___ Source data
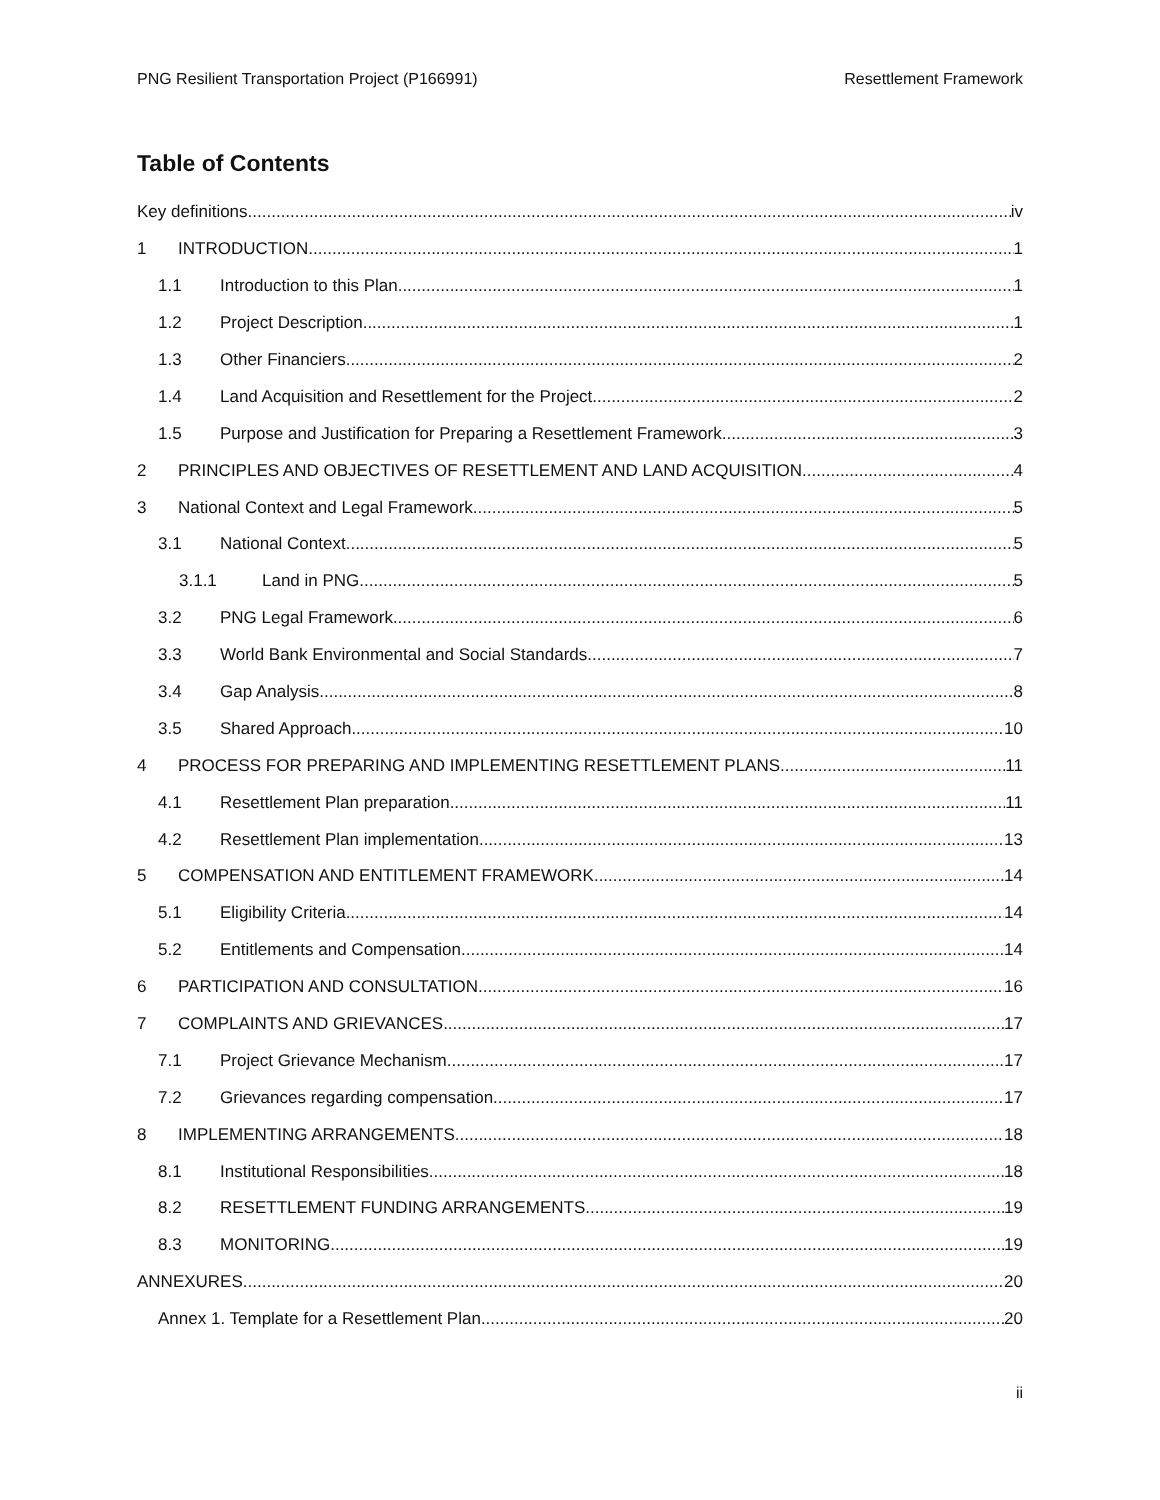PNG Resilient Transportation Project (P166991) Resettlement Framework
Table of Contents
Key definitions iv
1 INTRODUCTION 1
1.1 Introduction to this Plan 1
1.2 Project Description 1
1.3 Other Financiers 2
1.4 Land Acquisition and Resettlement for the Project 2
1.5 Purpose and Justification for Preparing a Resettlement Framework 3
2 PRINCIPLES AND OBJECTIVES OF RESETTLEMENT AND LAND ACQUISITION 4
3 National Context and Legal Framework 5
3.1 National Context 5
3.1.1 Land in PNG 5
3.2 PNG Legal Framework 6
3.3 World Bank Environmental and Social Standards 7
3.4 Gap Analysis 8
3.5 Shared Approach 10
4 PROCESS FOR PREPARING AND IMPLEMENTING RESETTLEMENT PLANS 11
4.1 Resettlement Plan preparation 11
4.2 Resettlement Plan implementation 13
5 COMPENSATION AND ENTITLEMENT FRAMEWORK 14
5.1 Eligibility Criteria 14
5.2 Entitlements and Compensation 14
6 PARTICIPATION AND CONSULTATION 16
7 COMPLAINTS AND GRIEVANCES 17
7.1 Project Grievance Mechanism 17
7.2 Grievances regarding compensation 17
8 IMPLEMENTING ARRANGEMENTS 18
8.1 Institutional Responsibilities 18
8.2 RESETTLEMENT FUNDING ARRANGEMENTS 19
8.3 MONITORING 19
ANNEXURES 20
Annex 1. Template for a Resettlement Plan 20
ii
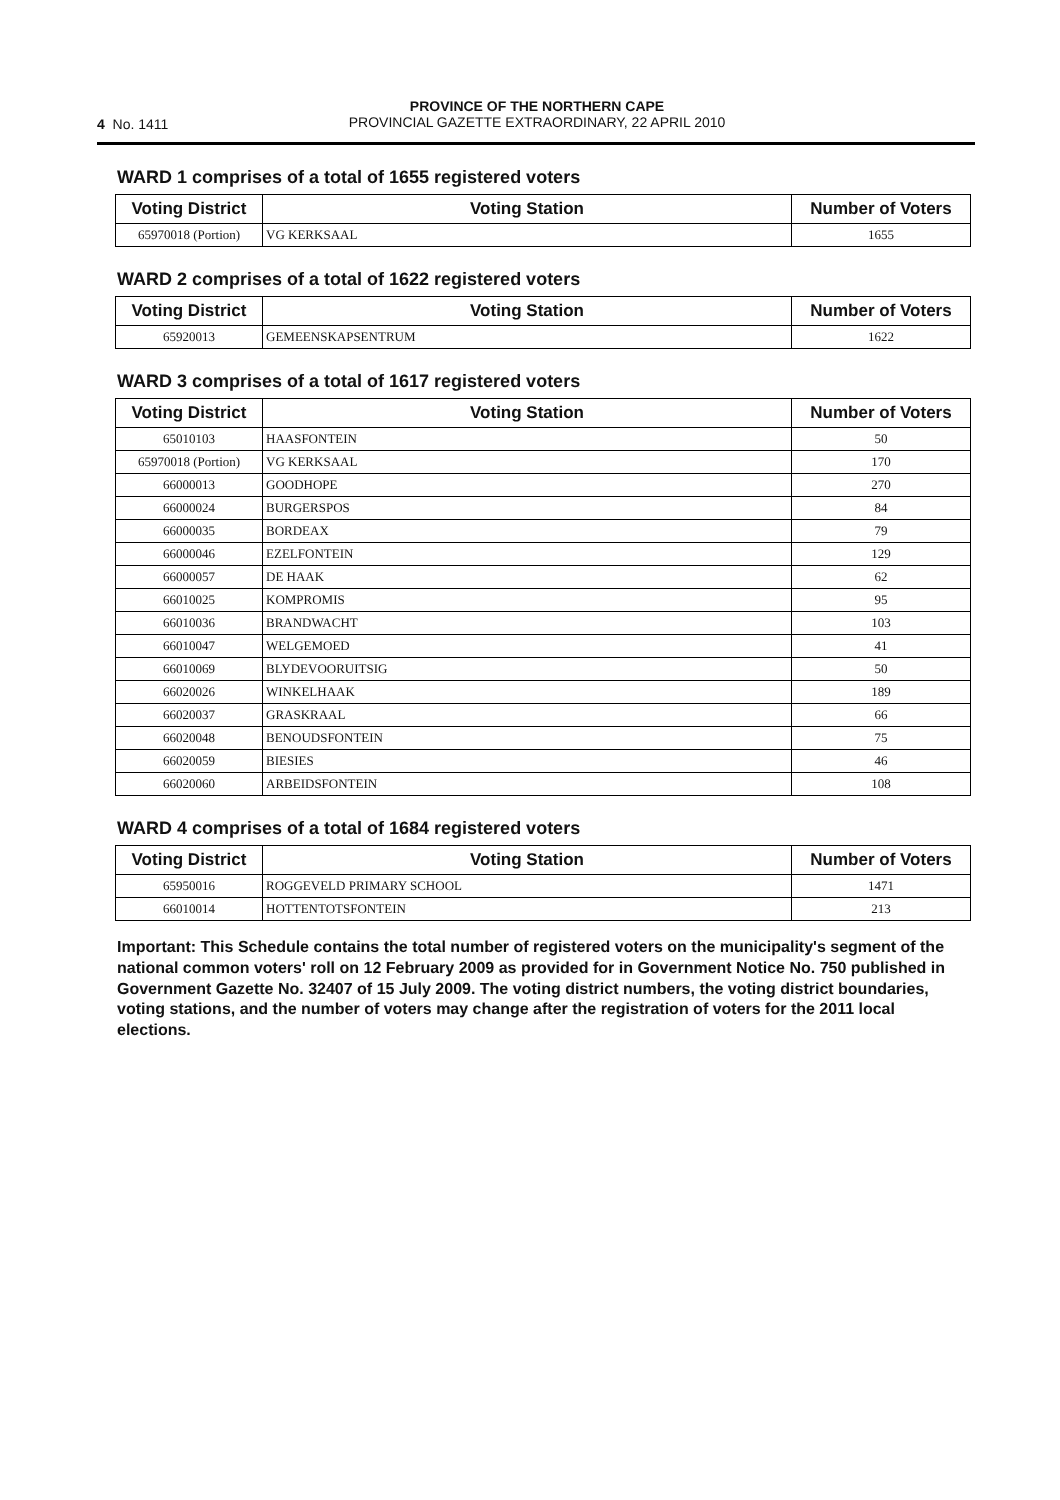4 No. 1411
PROVINCE OF THE NORTHERN CAPE
PROVINCIAL GAZETTE EXTRAORDINARY, 22 APRIL 2010
WARD 1 comprises of a total of 1655 registered voters
| Voting District | Voting Station | Number of Voters |
| --- | --- | --- |
| 65970018 (Portion) | VG KERKSAAL | 1655 |
WARD 2 comprises of a total of 1622 registered voters
| Voting District | Voting Station | Number of Voters |
| --- | --- | --- |
| 65920013 | GEMEENSKAPSENTRUM | 1622 |
WARD 3 comprises of a total of 1617 registered voters
| Voting District | Voting Station | Number of Voters |
| --- | --- | --- |
| 65010103 | HAASFONTEIN | 50 |
| 65970018 (Portion) | VG KERKSAAL | 170 |
| 66000013 | GOODHOPE | 270 |
| 66000024 | BURGERSPOS | 84 |
| 66000035 | BORDEAX | 79 |
| 66000046 | EZELFONTEIN | 129 |
| 66000057 | DE HAAK | 62 |
| 66010025 | KOMPROMIS | 95 |
| 66010036 | BRANDWACHT | 103 |
| 66010047 | WELGEMOED | 41 |
| 66010069 | BLYDEVOORUITSIG | 50 |
| 66020026 | WINKELHAAK | 189 |
| 66020037 | GRASKRAAL | 66 |
| 66020048 | BENOUDSFONTEIN | 75 |
| 66020059 | BIESIES | 46 |
| 66020060 | ARBEIDSFONTEIN | 108 |
WARD 4 comprises of a total of 1684 registered voters
| Voting District | Voting Station | Number of Voters |
| --- | --- | --- |
| 65950016 | ROGGEVELD PRIMARY SCHOOL | 1471 |
| 66010014 | HOTTENTOTSFONTEIN | 213 |
Important: This Schedule contains the total number of registered voters on the municipality's segment of the national common voters' roll on 12 February 2009 as provided for in Government Notice No. 750 published in Government Gazette No. 32407 of 15 July 2009. The voting district numbers, the voting district boundaries, voting stations, and the number of voters may change after the registration of voters for the 2011 local elections.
______
**Work to be completed:**
Please repeat all of the entries above word for word, but drop any pictures.

**Problem solution:**
PNG Resilient Transportation Project (P166991) Resettlement Framework
Table of Contents
Key definitions iv
1 INTRODUCTION 1
1.1 Introduction to this Plan 1
1.2 Project Description 1
1.3 Other Financiers 2
1.4 Land Acquisition and Resettlement for the Project 2
1.5 Purpose and Justification for Preparing a Resettlement Framework 3
2 PRINCIPLES AND OBJECTIVES OF RESETTLEMENT AND LAND ACQUISITION 4
3 National Context and Legal Framework 5
3.1 National Context 5
3.1.1 Land in PNG 5
3.2 PNG Legal Framework 6
3.3 World Bank Environmental and Social Standards 7
3.4 Gap Analysis 8
3.5 Shared Approach 10
4 PROCESS FOR PREPARING AND IMPLEMENTING RESETTLEMENT PLANS 11
4.1 Resettlement Plan preparation 11
4.2 Resettlement Plan implementation 13
5 COMPENSATION AND ENTITLEMENT FRAMEWORK 14
5.1 Eligibility Criteria 14
5.2 Entitlements and Compensation 14
6 PARTICIPATION AND CONSULTATION 16
7 COMPLAINTS AND GRIEVANCES 17
7.1 Project Grievance Mechanism 17
7.2 Grievances regarding compensation 17
8 IMPLEMENTING ARRANGEMENTS 18
8.1 Institutional Responsibilities 18
8.2 RESETTLEMENT FUNDING ARRANGEMENTS 19
8.3 MONITORING 19
ANNEXURES 20
Annex 1. Template for a Resettlement Plan 20
ii
4 No. 1411
PROVINCE OF THE NORTHERN CAPE
PROVINCIAL GAZETTE EXTRAORDINARY, 22 APRIL 2010
WARD 1 comprises of a total of 1655 registered voters
| Voting District | Voting Station | Number of Voters |
| --- | --- | --- |
| 65970018 (Portion) | VG KERKSAAL | 1655 |
WARD 2 comprises of a total of 1622 registered voters
| Voting District | Voting Station | Number of Voters |
| --- | --- | --- |
| 65920013 | GEMEENSKAPSENTRUM | 1622 |
WARD 3 comprises of a total of 1617 registered voters
| Voting District | Voting Station | Number of Voters |
| --- | --- | --- |
| 65010103 | HAASFONTEIN | 50 |
| 65970018 (Portion) | VG KERKSAAL | 170 |
| 66000013 | GOODHOPE | 270 |
| 66000024 | BURGERSPOS | 84 |
| 66000035 | BORDEAX | 79 |
| 66000046 | EZELFONTEIN | 129 |
| 66000057 | DE HAAK | 62 |
| 66010025 | KOMPROMIS | 95 |
| 66010036 | BRANDWACHT | 103 |
| 66010047 | WELGEMOED | 41 |
| 66010069 | BLYDEVOORUITSIG | 50 |
| 66020026 | WINKELHAAK | 189 |
| 66020037 | GRASKRAAL | 66 |
| 66020048 | BENOUDSFONTEIN | 75 |
| 66020059 | BIESIES | 46 |
| 66020060 | ARBEIDSFONTEIN | 108 |
WARD 4 comprises of a total of 1684 registered voters
| Voting District | Voting Station | Number of Voters |
| --- | --- | --- |
| 65950016 | ROGGEVELD PRIMARY SCHOOL | 1471 |
| 66010014 | HOTTENTOTSFONTEIN | 213 |
Important: This Schedule contains the total number of registered voters on the municipality's segment of the national common voters' roll on 12 February 2009 as provided for in Government Notice No. 750 published in Government Gazette No. 32407 of 15 July 2009. The voting district numbers, the voting district boundaries, voting stations, and the number of voters may change after the registration of voters for the 2011 local elections.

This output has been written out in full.